Followup commits if S1.C.5 fallbacks are needed.

Why this is a single change instead of the original multi-stage plan¶

The original S1.C plan had three sub-stages (research → ABI work → implementation) because we believed we needed to build a new path into managedServiceDevices. Q3 + verification + Q-A..F showed that the path already exists and works — we were corrupting the SDR's identity at the entry point. Once the identity is correct, the canonical chain handles everything else. This is exactly the "correct/grounded solution" pattern: find the actual root cause and fix it at its source, not layer more workarounds on top.

Known issue after landing: first-call race on CDS relaunch¶

On the very first devicectl list devices after a CoreDeviceService relaunch (fresh process, e.g. right after killall CoreDeviceService), the result is still "No devices found." The second and all subsequent calls correctly list the iPhone.

Root cause: our inject's full registration flow — build DeviceInfo, build SDR, call handleDiscoveredSDR — lives inside a dispatch_after(3 * NSEC_PER_SEC) block in iosmux_register_device(). By the time our SDR is added to managedServiceDevices, the first DeviceManagerCheckInRequest from the fresh devicectl has already been served from an empty dict.

This is cosmetic — once the script has run once, the dict has our SDR and every subsequent call works. But for a clean-boot UX we should fix it. Two options:

Move the SDR construction out of dispatch_after into the synchronous ctor body. The 3s delay exists for a reason we need to re-audit first (probably waiting for CDS's own init to finish) — removing it blindly risks racing against something else.
Hook ServiceDeviceManager.handle(clientCheckInRequest:from:) at CoreDevice + 0x286470 and run our registration synchronously on entry before tail-calling the original. Guarantees ordering and works regardless of what dispatch_after was protecting against.

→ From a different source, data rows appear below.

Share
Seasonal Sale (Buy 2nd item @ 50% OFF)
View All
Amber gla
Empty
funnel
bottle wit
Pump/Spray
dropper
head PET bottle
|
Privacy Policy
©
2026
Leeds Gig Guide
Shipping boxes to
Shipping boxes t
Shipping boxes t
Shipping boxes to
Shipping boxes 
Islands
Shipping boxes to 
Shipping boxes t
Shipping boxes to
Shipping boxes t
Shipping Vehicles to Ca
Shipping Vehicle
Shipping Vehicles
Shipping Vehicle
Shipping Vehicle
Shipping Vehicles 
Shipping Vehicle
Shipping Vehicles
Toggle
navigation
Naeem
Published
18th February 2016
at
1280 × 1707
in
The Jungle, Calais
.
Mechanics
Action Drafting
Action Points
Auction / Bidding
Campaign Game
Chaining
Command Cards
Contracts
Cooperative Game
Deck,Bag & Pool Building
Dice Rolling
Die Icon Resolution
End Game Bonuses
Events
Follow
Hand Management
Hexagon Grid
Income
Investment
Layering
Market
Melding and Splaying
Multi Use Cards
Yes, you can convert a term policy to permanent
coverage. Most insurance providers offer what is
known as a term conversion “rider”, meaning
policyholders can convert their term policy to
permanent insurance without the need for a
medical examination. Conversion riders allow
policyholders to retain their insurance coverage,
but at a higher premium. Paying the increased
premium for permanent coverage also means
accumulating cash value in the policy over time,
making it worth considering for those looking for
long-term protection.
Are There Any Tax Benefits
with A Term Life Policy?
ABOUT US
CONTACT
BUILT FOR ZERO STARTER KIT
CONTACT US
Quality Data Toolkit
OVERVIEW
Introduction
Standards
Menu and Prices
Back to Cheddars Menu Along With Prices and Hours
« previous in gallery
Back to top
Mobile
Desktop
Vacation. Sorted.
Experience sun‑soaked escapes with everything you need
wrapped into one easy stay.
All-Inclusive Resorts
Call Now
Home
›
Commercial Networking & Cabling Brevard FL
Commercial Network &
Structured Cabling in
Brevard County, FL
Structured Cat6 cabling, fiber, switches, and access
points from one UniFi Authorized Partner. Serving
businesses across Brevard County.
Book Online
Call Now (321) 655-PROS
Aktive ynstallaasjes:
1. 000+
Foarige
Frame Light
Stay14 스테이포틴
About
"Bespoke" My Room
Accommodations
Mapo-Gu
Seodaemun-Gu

Scheduled as S1.D — separate commit/stage, not a blocker for S1.C acceptance.

S1.C.6 commit¶

Single commit for the Q-C + Q-B fix landed as part of the session 9 commit that also includes the architecture doc and the rewritten restore script.

Verification gate¶

After S1.C exits successfully:

Run devicectl list devices 5 times in a row from a clean state. All 5 must show our iPhone consistently.
Open Xcode → Window → Devices and Simulators. Confirm the device row appears.
Capture the Devices window's view of our device — what's its state? (connecting, connected, ready, paired, etc.)
Do NOT click Pair yet. Capture system log during step 2-3.
Document findings in docs/research/session-8-stage-1-results.md.

After this gate we re-plan Stage 2 based on what Xcode does. Likely candidates: - Stage 2: address whatever Xcode complains about in step 3 - Stage 2: handle developerModeStatus if it actually matters now - Stage 2: capture Mercury envelope catalog as old Stage 3 planned

Risk register (Stage 1)¶

Risk	Impact	Mitigation
S1.A: handshake dict has different keys than MobileDevice expects	Wrapper init still fails	S1.A.1 catalogs the deltas before code change; translation table added if needed
S1.B: SIGSEGV from masked Session-5 crash returns	CDS dies	The SDR fix should have addressed it; if not we learn that during S1.B.4 with no further code added
S1.C.1: discovers there is no natural path and we have to hook	Forces a "intercept result" approach	Pause and confirm with user before falling back to that pattern
Stage order coupling: S1.A failure blocks S1.B test, S1.B failure blocks S1.C test	Single point of failure	Strictly sequential gating means we'll catch each independently

What we're NOT doing in Stage 1¶

developerModeStatus setter (Q4): deferred, no observed runtime gate
Mercury envelope catalog: deferred, only needed for actions not list-devices
Code-audit medium findings (M1-M10): Stage 5
DYLD_INTERPOSE rework: not needed for Stage 1 scope
Pair button work: not until Xcode shows the device

Stopping rule (unchanged from old roadmap)¶

At any stage, if reality diverges from prediction: 1. STOP. Do not layer more changes. 2. Run a minimal diagnostic. 3. Document in a research doc. 4. Update this plan. 5. Only then resume.